■ Task brief ■
Can you transcribe the records below word for word, leaving out the pictures?

■ ■ ■

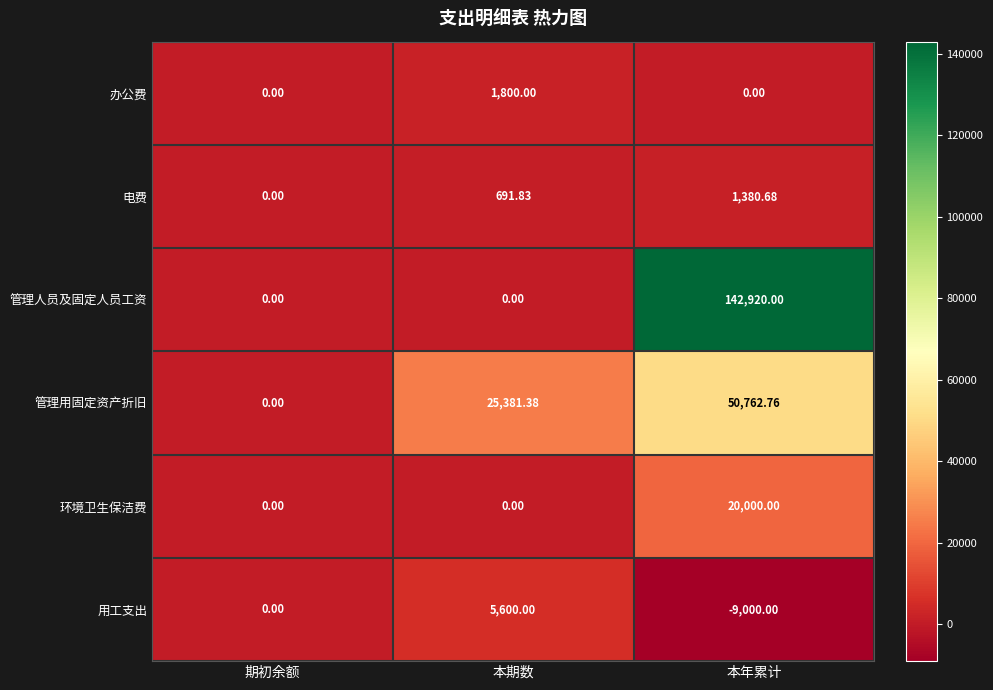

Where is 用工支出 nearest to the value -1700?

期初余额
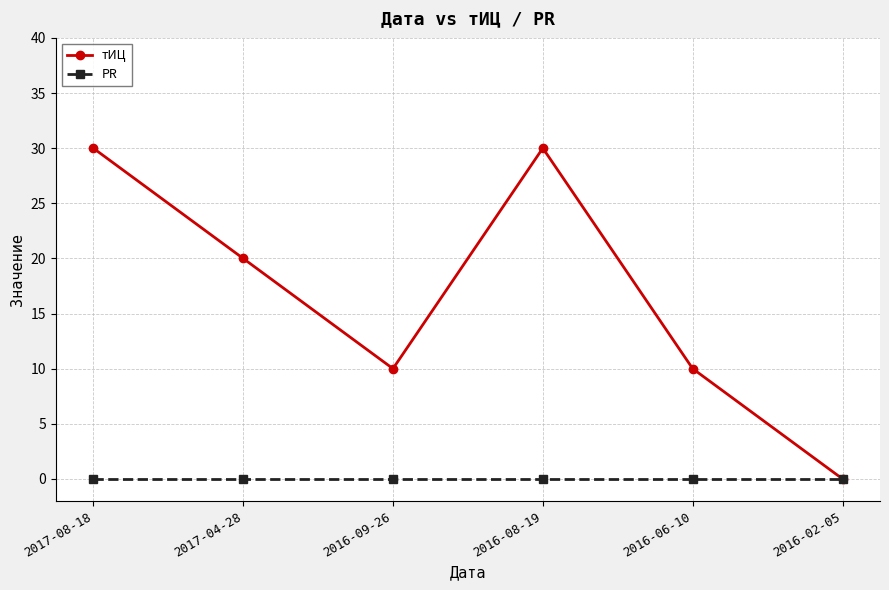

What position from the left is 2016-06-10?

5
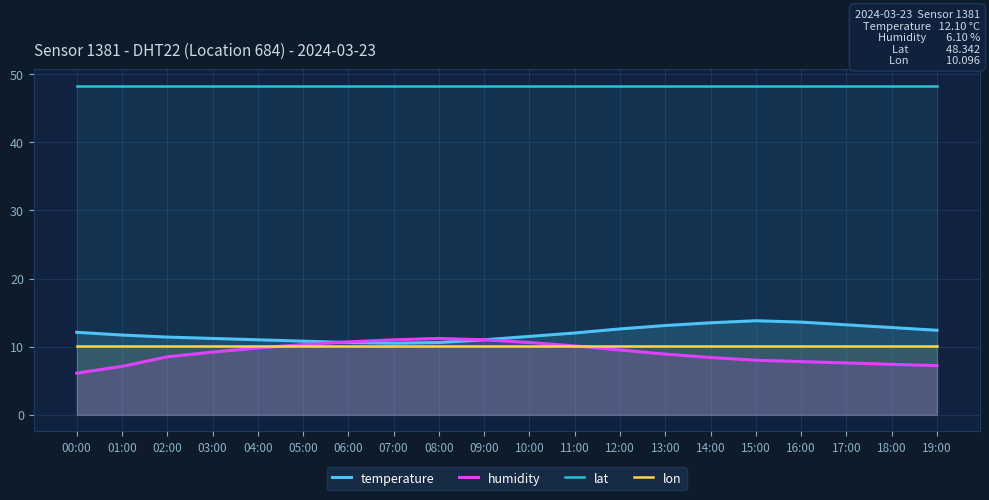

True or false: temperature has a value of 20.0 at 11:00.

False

■ ■ ■

■ Task solution ■
Where is 用工支出 nearest to the value -1700?

期初余额

What position from the left is 2016-06-10?

5

True or false: temperature has a value of 20.0 at 11:00.

False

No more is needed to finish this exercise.